Ce qu'elle avait reconnu parmi les nouveaux arrivants était un très vieux visage... Un visage qu'elle n'aurait jamais dû être en mesure de revoir ! Les yeux écarquillés, épouvantée comme une petite fille, elle se retrouvait devant son plus vieux démon, comme revenu miraculeusement d'entre les morts.

Cette femme, dans la cinquantaine, qui semblait diriger ce groupe de personnes hautement inquiétantes, ressemblait à traits pour traits à celle qui l'avait porté 9 mois dans son ventre pour lui donner la vie. C'était tout bonnement impossible ! Ça ne pouvait pas être elle ! Sa mère était morte. Elle le savait et l'avait accepté depuis l'âge de 7 ans... Alors pourquoi, là, maintenant, elle se mettait à espérer de tout son être que cette ressemblance frappante ne soit pas juste le fruit du hasard ?

Après avoir essuyé le choc de se trouver à quelques mètres de la personne qu'elle avait le plus rêvé de voir réapparaître dans sa vie, elle essaya de rassembler son esprit qui se perdait en conjectures et en souvenirs. L'alcool ne l'aidait pas à garder un flot de pensées cohérent mais elle parvint tout de même à faire appel à sa raison. Procédant de manière sceptique et méthodique, comme elle avait l'habitude de le faire quand elle était confrontée à d'étranges cas, elle essaya de retrouver son sang-froid.

Elle commença par se saisir de son portefeuille pour récupérer entre deux plis de cuir, une vieille photo d'identité. C'était la seule chose qu'il lui restait de sa mère. Ça et son prénom : Ginevra. Même si aujourd'hui, elle ne se faisait plus appeler que Gigi.

Après la disparition de sa mère, son père s'était séparé de toutes les choses qui lui avait appartenu. Et plus jamais il n'avait appelé sa fille Ginevra. Ce nom avait été banni de la maison des Le Roux et tenter de raviver le souvenir de la défunte était devenu le tabou ultime. Toutes les photos avaient été jetées au feu. Toutes sauf celle-ci, que Gigi avait toujours conservée précieusement auprès d'elle.

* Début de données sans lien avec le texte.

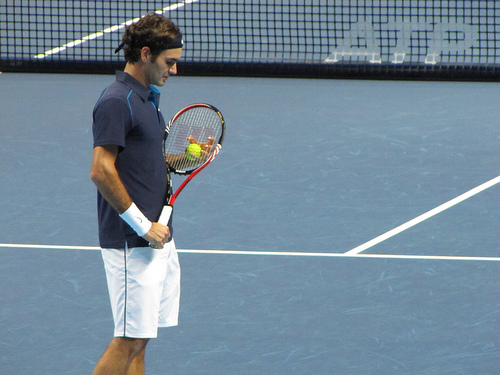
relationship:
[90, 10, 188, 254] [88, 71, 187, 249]
man wearing shirt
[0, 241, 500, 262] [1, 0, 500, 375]
line on court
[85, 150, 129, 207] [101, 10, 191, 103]
arm on person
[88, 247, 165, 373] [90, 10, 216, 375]
leg on man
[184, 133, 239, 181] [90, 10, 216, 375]
hand on man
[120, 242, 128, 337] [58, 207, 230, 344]
stripe on shorts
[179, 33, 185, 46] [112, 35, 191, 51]
design on headband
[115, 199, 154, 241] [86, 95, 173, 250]
band on arm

Une émotion diffuse la traversa quand elle regarda le petit rectangle aux bords vieillis. Le visage de sa mère y était fier et racé, d'une peau mate de Sicilienne. Ses cheveux étaient bruns et lisses, coupés à la garçonne, ce qui accentuait sa beauté sauvage. Son sourire n'était pas doux mais éclatant de défiance. Et quand Gigi regarda les yeux de cette jeune femme sur la photo, d'un bleu gris semblable au siens, elle avait l'impression de plonger son regard dans un miroir. Les yeux et le sourire : c'était là tout ce que les deux femmes avaient en commun. Presque tout le reste, Gigi l'avait hérité de son père Billy.

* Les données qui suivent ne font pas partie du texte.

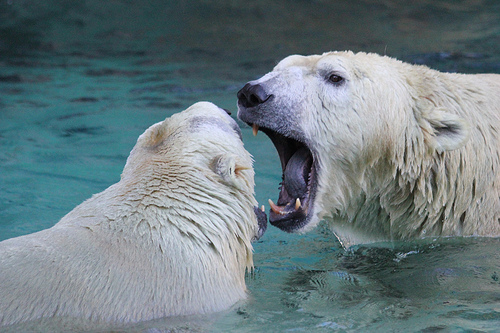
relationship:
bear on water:
[3, 102, 270, 327] [0, 1, 498, 331]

Après avoir bien identifié l'apparence de chacun des traits de sa mère et avoir sollicité les moindres souvenirs qu'elle avait d'elle, elle se livra à une comparaison minutieuse.

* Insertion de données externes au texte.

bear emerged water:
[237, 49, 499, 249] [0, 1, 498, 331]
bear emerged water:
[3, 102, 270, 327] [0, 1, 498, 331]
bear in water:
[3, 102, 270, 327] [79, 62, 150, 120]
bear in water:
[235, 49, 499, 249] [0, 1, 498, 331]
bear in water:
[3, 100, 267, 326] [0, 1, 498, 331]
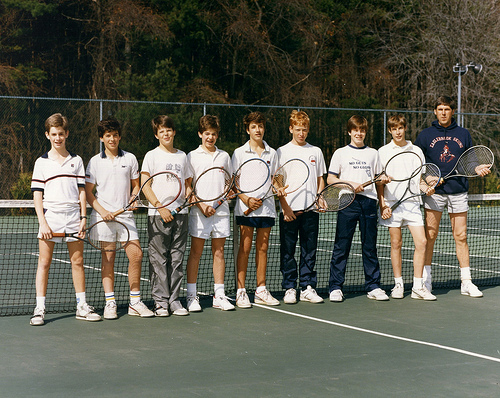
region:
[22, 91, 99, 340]
boy holding tennis racket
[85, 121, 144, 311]
boy holding tennis racket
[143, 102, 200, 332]
boy holding tennis racket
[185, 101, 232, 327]
boy holding tennis racket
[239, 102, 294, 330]
boy holding tennis racket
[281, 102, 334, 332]
boy holding tennis racket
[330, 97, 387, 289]
boy holding tennis racket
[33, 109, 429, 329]
eight boys standing next to each other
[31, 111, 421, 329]
eight boys holding tennis rackets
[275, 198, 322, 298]
a boy wearing blue jeans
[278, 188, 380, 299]
two boys wearing blue jeans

Plus elle observait la femme qui trônait sur une des banquettes, entourée de ses convives, plus la ressemblance devenait évidente. Elle avait les mêmes signes distinctifs, les mêmes expressions, la même fossette et le même sourire, quoique les rides le rendaient plus acéré. Les seules différences notables étaient d'ailleurs le passage du temps qui avait marqué son beau visage et la longueur de ses cheveux, coiffés désormais en un strict carré plongeant. Enfin, de ce qu'elle parvenait à entendre, même sa voix rauque, bien qu'encore plus rocailleuse, avait les mêmes échos que dans ses souvenirs d'enfance.

De deux choses l'une, soit Gigi était en plein délire, soit cette femme était bel et bien sa mère !

Elle savait que les souvenirs entourant sa mort restaient très flous dans son esprit. Imitant son seul modèle parental de l'époque, elle avait tout enfouis, comme son père. Elle se souvenait qu'à l'âge de 6 ans, sa mère avait disparu un beau matin. Son père avait agi comme si elle était partie pour un long voyage. Pourtant, Gigi pouvait voir à quel point il semblait désespérer le soir, ne cessant de se noyer dans les photos et l'alcool pour raviver le souvenir de Ginevra. Chaque fois Gigi lui demandait : où est Maman ? Elle va bientôt rentrer ? Et il lui répondait : Maman est en Italie. Maman est partie voir de la famille. Ce petit manège avait duré un peu moins d'un an, puis elle se souvenait de comment il avait fini par lui annoncer sa mort. Solennellement, il l'avait guidé dans le fond du jardin, un bel après midi d'été. Sous l'arbre à cabane de Gigi, se trouvait une croix celtique plantée dans le sol, la terre était fraîchement retournée tout autour. La grande main calleuse de son père s'était posé sur son épaule et il lui avait dit :

- Maman est morte en revenant d'Italie. Papa l'a enterré ici pour qu'elle reste toujours auprès de nous.

Sentant le sol se dérober sous ses pieds, Gigi avait agrippé le marcel de son père avec toute la force que pouvait contenir ses petits poings d'enfant.

- Non ! Non, je ne veux pas ! Comment on va faire sans maman ?!

Devant la voix brisée de sa fille, Billy était resté stoïque. Il l'avait soulevé dans ses bras pour la bercer avec calme, mimant le rythme d'une vague apaisante et tranquille.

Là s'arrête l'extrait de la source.